Copy out the data below, all of it, exactly.

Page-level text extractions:
·····

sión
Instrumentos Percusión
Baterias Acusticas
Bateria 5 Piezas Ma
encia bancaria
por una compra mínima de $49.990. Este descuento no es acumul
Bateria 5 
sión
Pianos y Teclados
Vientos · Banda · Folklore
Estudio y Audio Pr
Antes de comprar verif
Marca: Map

·····

> _Completed task_
sión
Instrumentos Percusión
Baterias Acusticas
Bateria 5 Piezas Ma
encia bancaria
por una compra mínima de $49.990. Este descuento no es acumul
Bateria 5 
sión
Pianos y Teclados
Vientos · Banda · Folklore
Estudio y Audio Pr
Antes de comprar verif
Marca: Map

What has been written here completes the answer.